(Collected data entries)
-*-*-

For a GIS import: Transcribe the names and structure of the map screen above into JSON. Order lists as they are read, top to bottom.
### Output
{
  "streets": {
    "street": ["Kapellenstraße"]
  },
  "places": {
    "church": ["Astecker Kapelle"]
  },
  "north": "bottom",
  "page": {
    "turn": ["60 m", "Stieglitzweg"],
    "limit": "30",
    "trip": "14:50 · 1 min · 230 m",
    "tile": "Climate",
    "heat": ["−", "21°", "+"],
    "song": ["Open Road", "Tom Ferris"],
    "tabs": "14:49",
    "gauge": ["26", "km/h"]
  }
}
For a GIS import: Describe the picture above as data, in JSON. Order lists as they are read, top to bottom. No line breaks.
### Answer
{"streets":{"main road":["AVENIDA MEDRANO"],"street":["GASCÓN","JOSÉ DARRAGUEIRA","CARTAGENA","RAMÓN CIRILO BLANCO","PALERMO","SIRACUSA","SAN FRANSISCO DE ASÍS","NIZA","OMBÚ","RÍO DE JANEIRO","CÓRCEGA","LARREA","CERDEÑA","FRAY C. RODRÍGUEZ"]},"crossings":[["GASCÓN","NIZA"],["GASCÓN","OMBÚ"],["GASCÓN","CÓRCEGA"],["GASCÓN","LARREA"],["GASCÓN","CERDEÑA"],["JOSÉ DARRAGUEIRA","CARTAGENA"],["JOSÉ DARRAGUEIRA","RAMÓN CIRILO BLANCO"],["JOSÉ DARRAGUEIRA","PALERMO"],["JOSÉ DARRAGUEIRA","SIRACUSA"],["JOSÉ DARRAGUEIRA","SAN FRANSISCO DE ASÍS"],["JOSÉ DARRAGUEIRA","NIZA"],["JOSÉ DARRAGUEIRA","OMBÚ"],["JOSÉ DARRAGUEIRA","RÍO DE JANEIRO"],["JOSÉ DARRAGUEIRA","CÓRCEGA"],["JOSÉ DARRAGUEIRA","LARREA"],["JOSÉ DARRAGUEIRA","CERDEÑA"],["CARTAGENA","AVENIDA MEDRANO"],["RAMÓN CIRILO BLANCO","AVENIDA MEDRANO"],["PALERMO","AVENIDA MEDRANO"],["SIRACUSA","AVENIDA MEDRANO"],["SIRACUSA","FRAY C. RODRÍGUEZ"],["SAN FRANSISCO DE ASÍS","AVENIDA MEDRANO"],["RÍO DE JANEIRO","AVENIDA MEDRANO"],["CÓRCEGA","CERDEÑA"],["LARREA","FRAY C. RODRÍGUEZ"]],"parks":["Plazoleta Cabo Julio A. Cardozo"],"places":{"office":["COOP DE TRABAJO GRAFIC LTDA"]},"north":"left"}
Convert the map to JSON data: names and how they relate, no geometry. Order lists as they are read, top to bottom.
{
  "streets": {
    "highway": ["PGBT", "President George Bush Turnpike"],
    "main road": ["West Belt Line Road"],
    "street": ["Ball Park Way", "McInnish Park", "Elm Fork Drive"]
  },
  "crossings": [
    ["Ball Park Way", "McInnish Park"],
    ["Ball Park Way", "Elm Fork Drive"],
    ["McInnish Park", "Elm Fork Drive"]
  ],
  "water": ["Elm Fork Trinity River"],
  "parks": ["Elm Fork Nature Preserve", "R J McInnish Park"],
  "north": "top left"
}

-*-*-

• Instructions to follow
Considering only lines that contain the word "lists", say how many there are in the data, with no other text.

• Solution to the exercise
3